_WHAT NEEDS TO BE DONE_: For this exercise, write each entry below out precisely and omit the pictures.

_RECORDS TO PROCESS_:

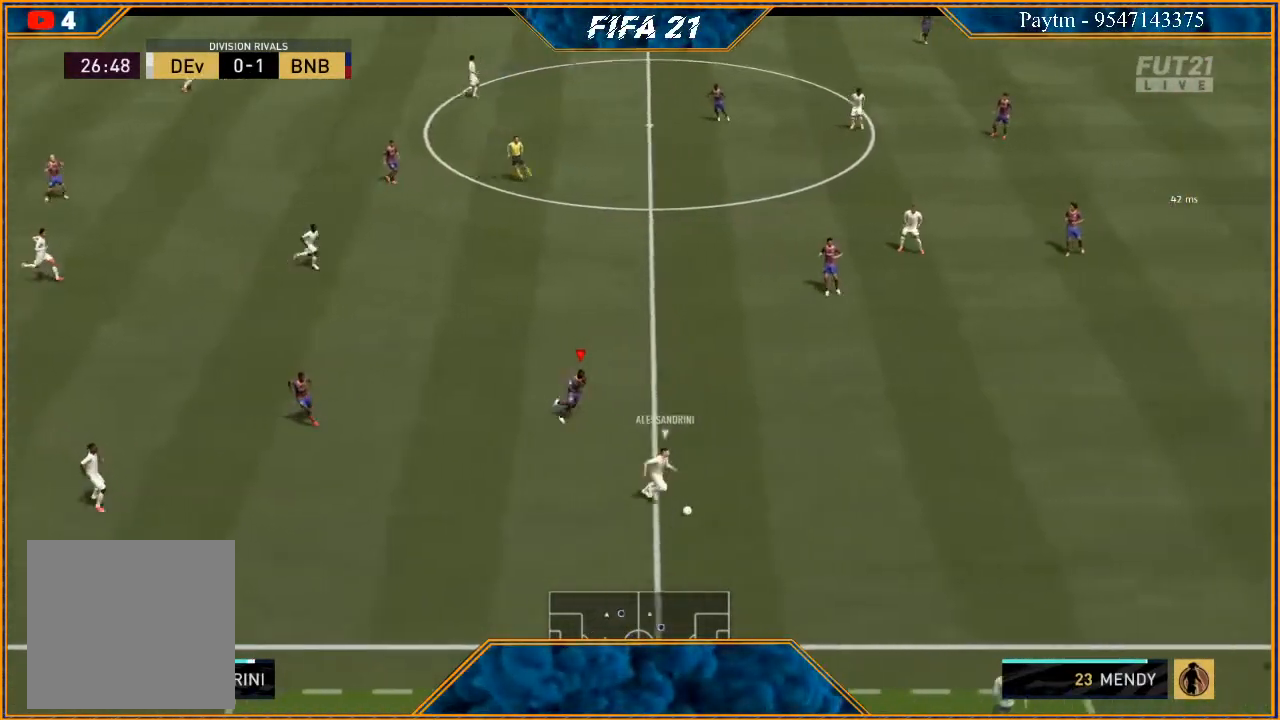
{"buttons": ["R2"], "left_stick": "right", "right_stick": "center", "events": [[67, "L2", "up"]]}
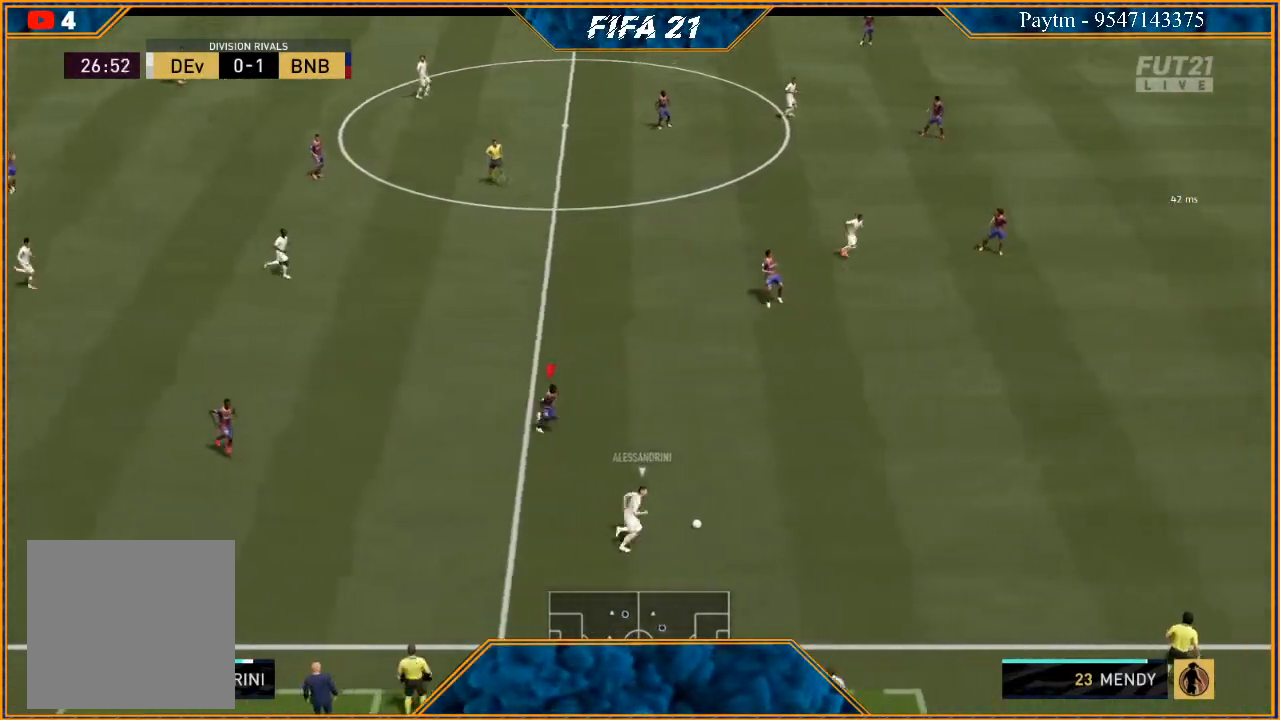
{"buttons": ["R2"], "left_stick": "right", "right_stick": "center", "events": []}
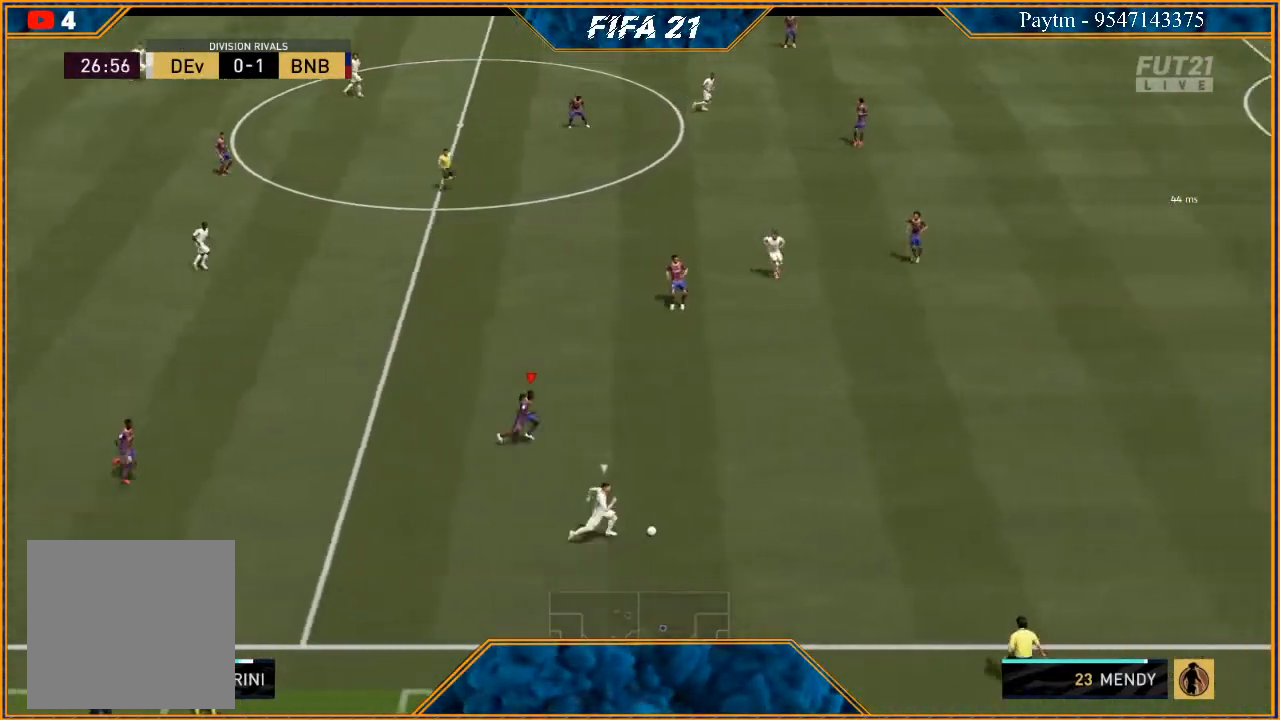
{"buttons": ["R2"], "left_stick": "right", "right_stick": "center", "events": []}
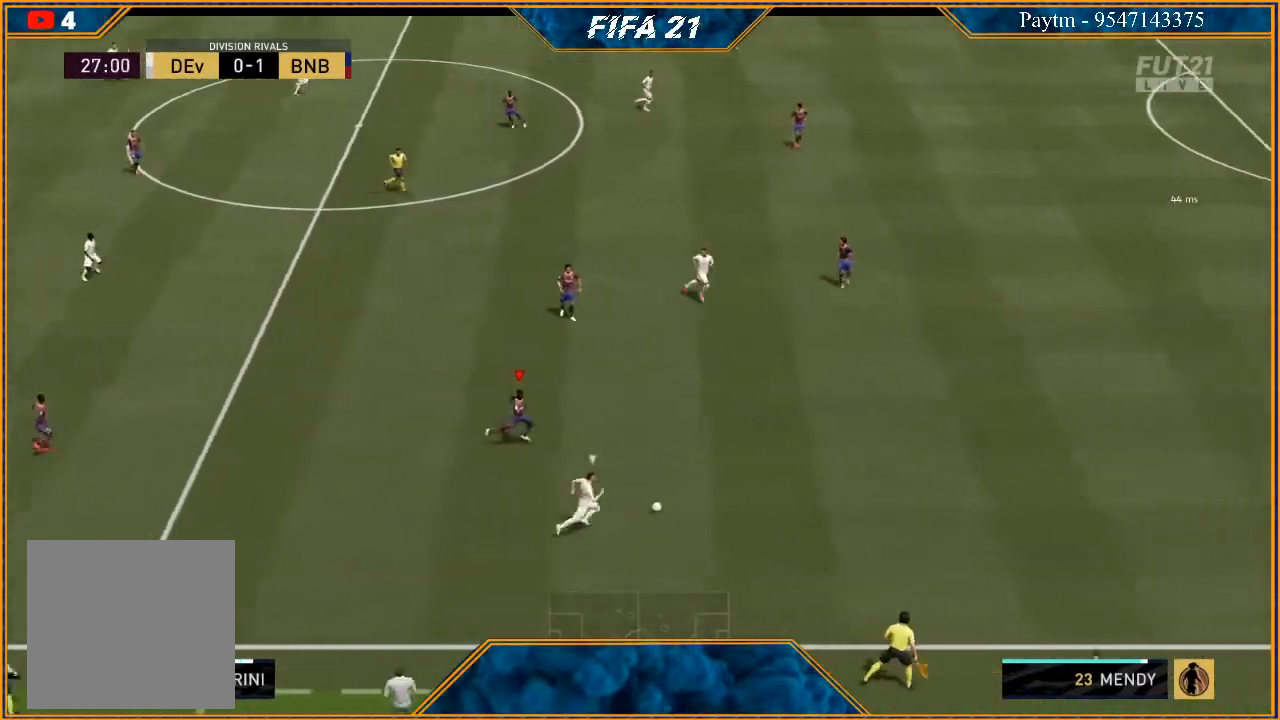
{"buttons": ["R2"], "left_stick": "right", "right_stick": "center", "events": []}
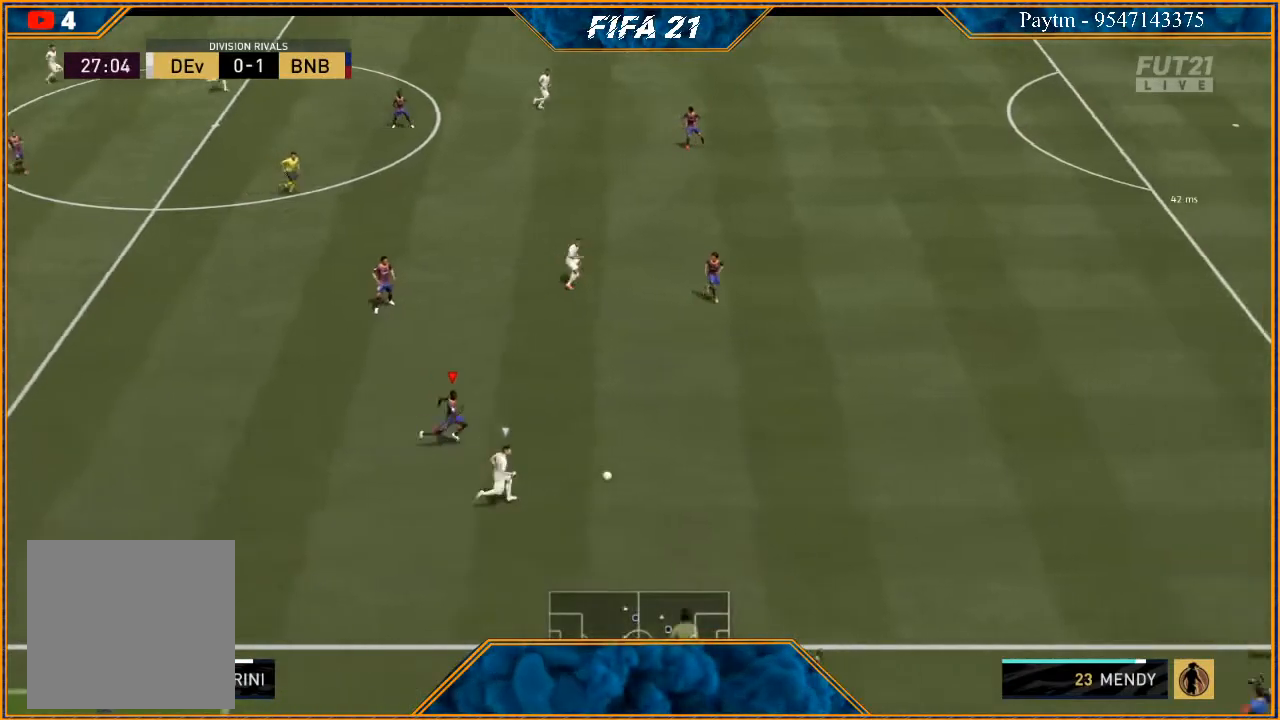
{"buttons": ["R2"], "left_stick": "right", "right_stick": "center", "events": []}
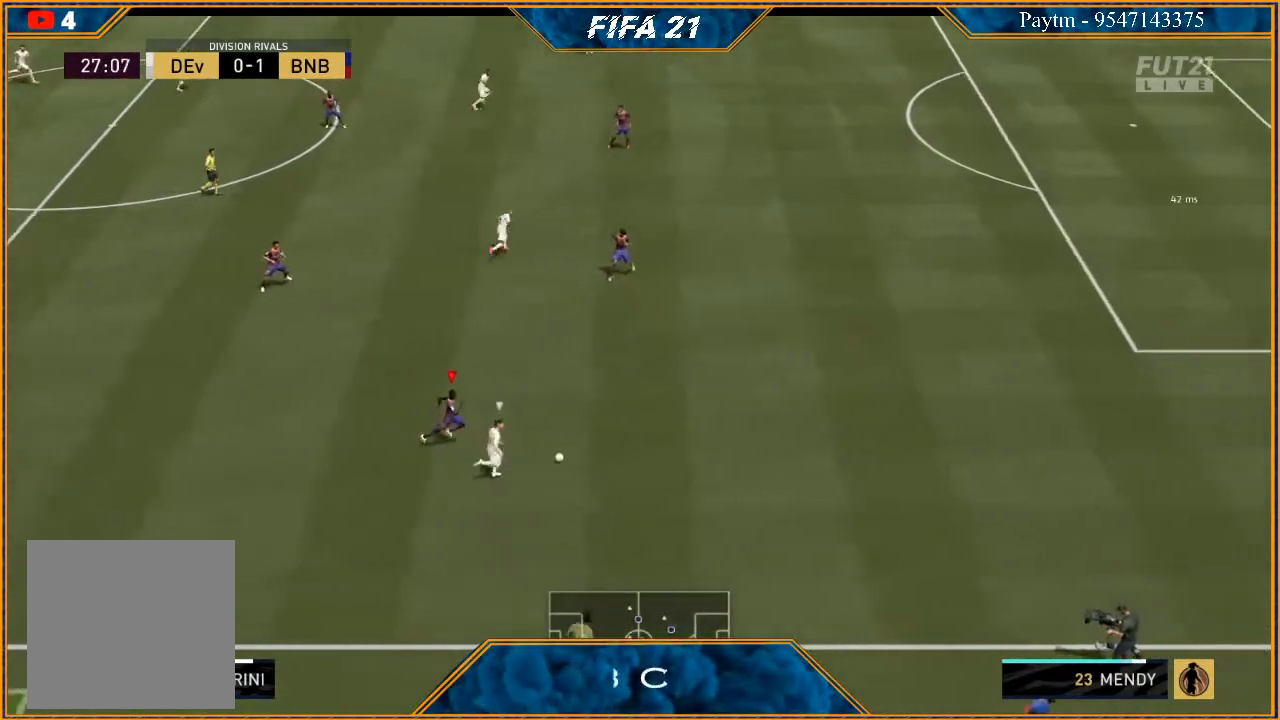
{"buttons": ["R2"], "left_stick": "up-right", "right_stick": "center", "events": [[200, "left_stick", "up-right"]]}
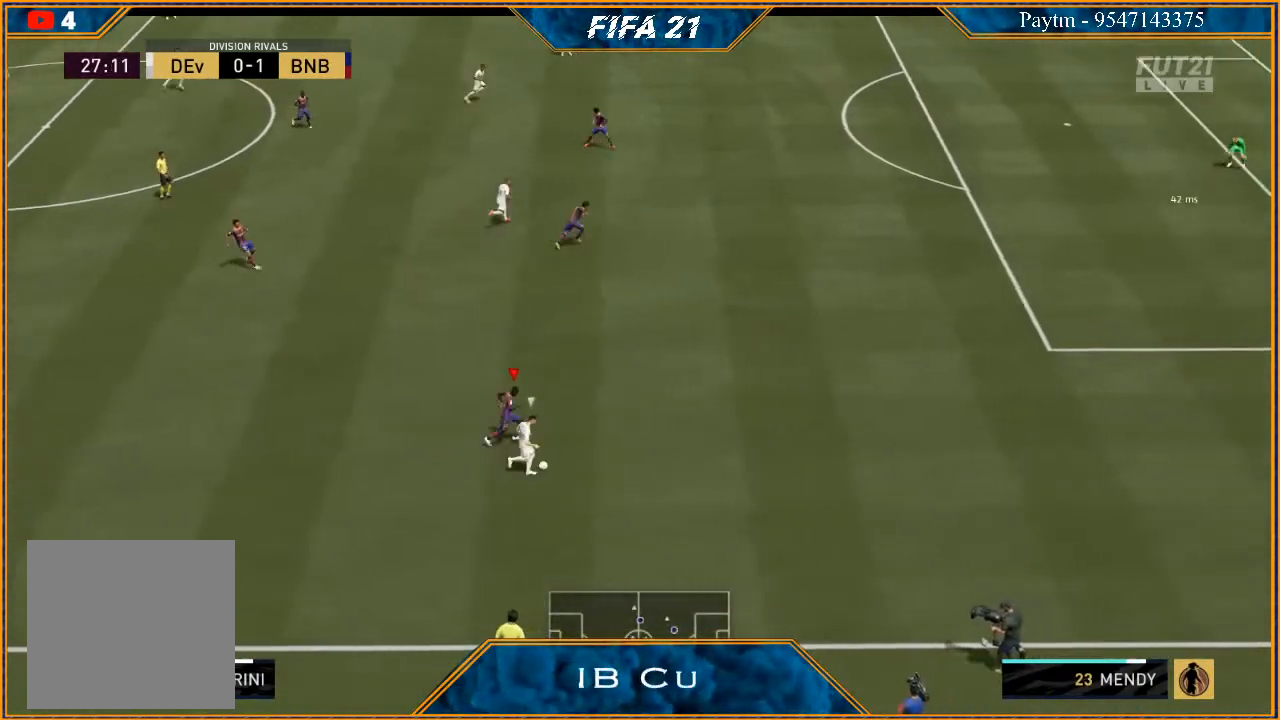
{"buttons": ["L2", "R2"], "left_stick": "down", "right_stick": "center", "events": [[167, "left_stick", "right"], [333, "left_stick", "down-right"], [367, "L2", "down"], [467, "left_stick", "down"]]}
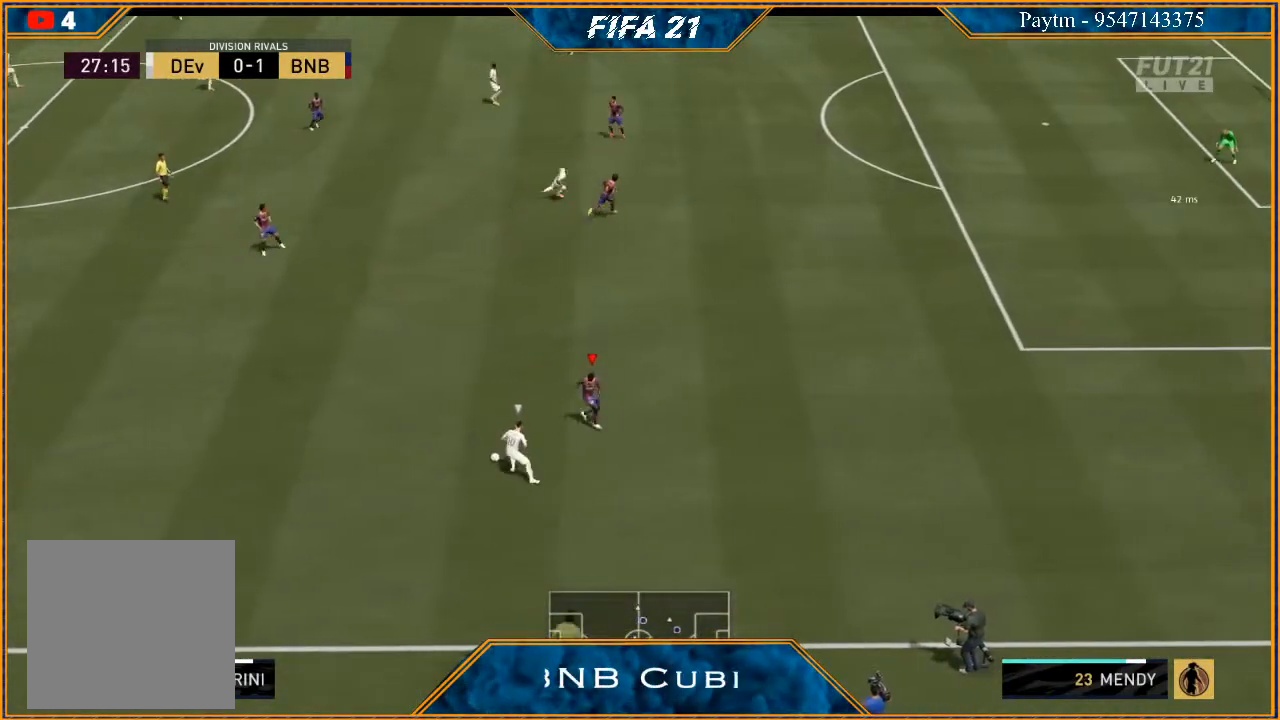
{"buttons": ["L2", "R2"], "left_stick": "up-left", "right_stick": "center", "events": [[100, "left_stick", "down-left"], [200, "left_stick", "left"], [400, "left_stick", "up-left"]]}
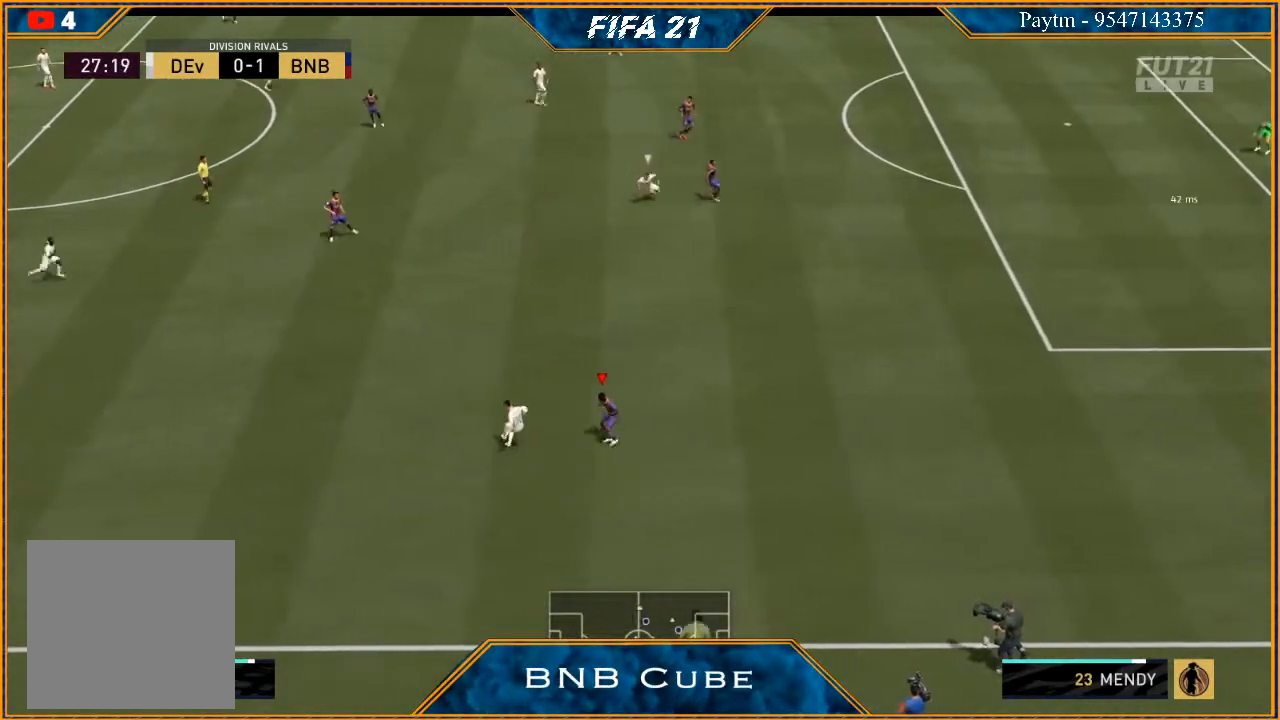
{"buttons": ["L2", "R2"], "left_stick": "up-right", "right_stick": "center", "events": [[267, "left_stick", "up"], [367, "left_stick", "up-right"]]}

_THE ANSWER_:
{"buttons": ["R2"], "left_stick": "right", "right_stick": "center", "events": [[67, "L2", "up"]]}
{"buttons": ["R2"], "left_stick": "right", "right_stick": "center", "events": []}
{"buttons": ["R2"], "left_stick": "right", "right_stick": "center", "events": []}
{"buttons": ["R2"], "left_stick": "right", "right_stick": "center", "events": []}
{"buttons": ["R2"], "left_stick": "right", "right_stick": "center", "events": []}
{"buttons": ["R2"], "left_stick": "up-right", "right_stick": "center", "events": [[200, "left_stick", "up-right"]]}
{"buttons": ["L2", "R2"], "left_stick": "down", "right_stick": "center", "events": [[167, "left_stick", "right"], [333, "left_stick", "down-right"], [367, "L2", "down"], [467, "left_stick", "down"]]}
{"buttons": ["L2", "R2"], "left_stick": "up-left", "right_stick": "center", "events": [[100, "left_stick", "down-left"], [200, "left_stick", "left"], [400, "left_stick", "up-left"]]}
{"buttons": ["L2", "R2"], "left_stick": "up-right", "right_stick": "center", "events": [[267, "left_stick", "up"], [367, "left_stick", "up-right"]]}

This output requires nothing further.